According to him, the move has been necessitated by the country’s rising energy needs.

“We have to put in place a legal framework meeting all international standards. We have to work and to ensure that we have done a very extensive environmental impact. We have to work on the process of licensing and make sure we …meet all the international protocols…,” he explained.

The Energy and Petroleum minister added that the country’s quest to construct the nuclear plant is “for peaceful purposes to help grow our economy.”

He added that, “It is very clear that access to electricity is now a critical constraint that we will really prevent our country from getting to where we want to be,” considering the fact that the country has exhausted all its big rivers.

But ACEP’s Director of Research, John Peter Amewu has warned that, it is not advisable to go ahead with the proposal, considering the cost and risks associated with such plants.

Speaking to Joy News, he said, “[Considering] the fallout from Japan, we don’t think as an emerging country like Ghana we should begin to copy those examples when those countries are already going out from the nuclear practice.

“So we think that if that investment could be made available to address some of the problems that we have now, making the regulatory framework very feasible for investors to invest in exploration activities. There is reliable information of sufficient deposits of gas reserves in our offshore…”

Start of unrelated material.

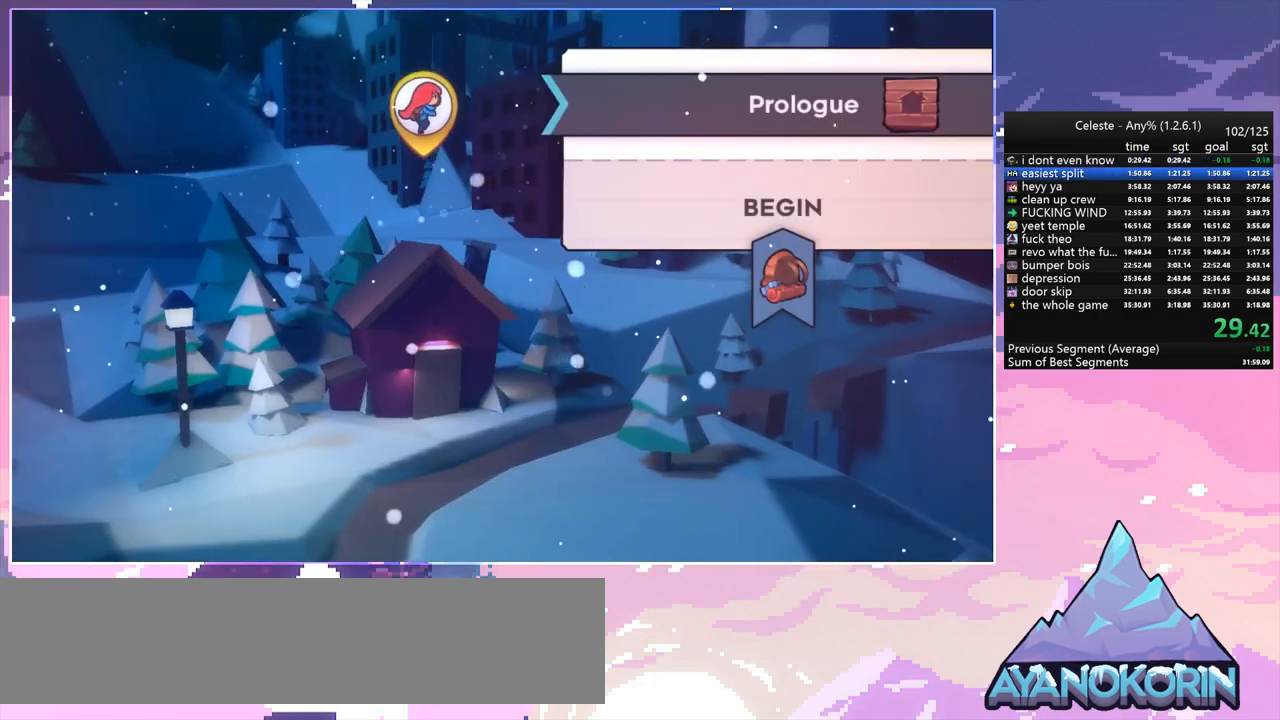
{"keys": [], "events": []}
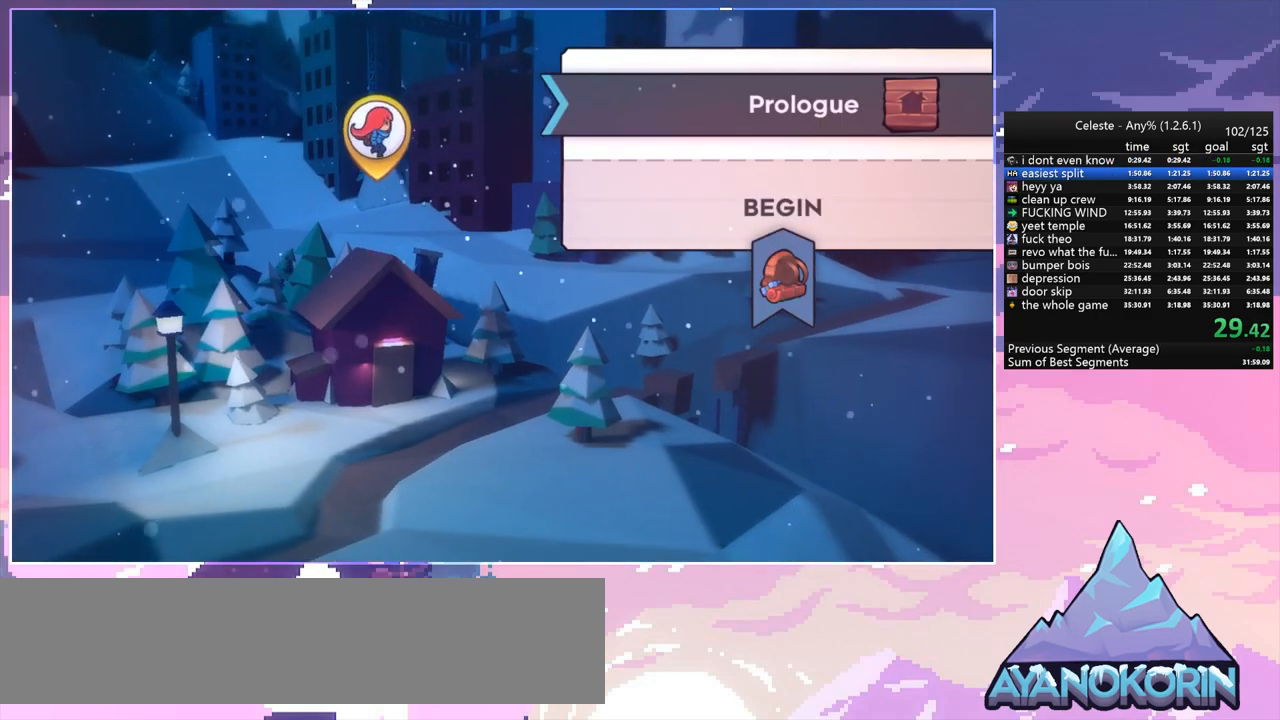
{"keys": [], "events": []}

John Peter Amewu advised that, if the country can invest in deeper exploration to make available fossil fuel, “we can use offal fuel to power our combine gas turbines that we have currently in the country and that is safer to us than going to nuclear.”

“We think nuclear is not the solution, the cost is so much, the risk in terms of the fallout we witnessed from Japan should not be something that a country like Ghana should copy,” he warned.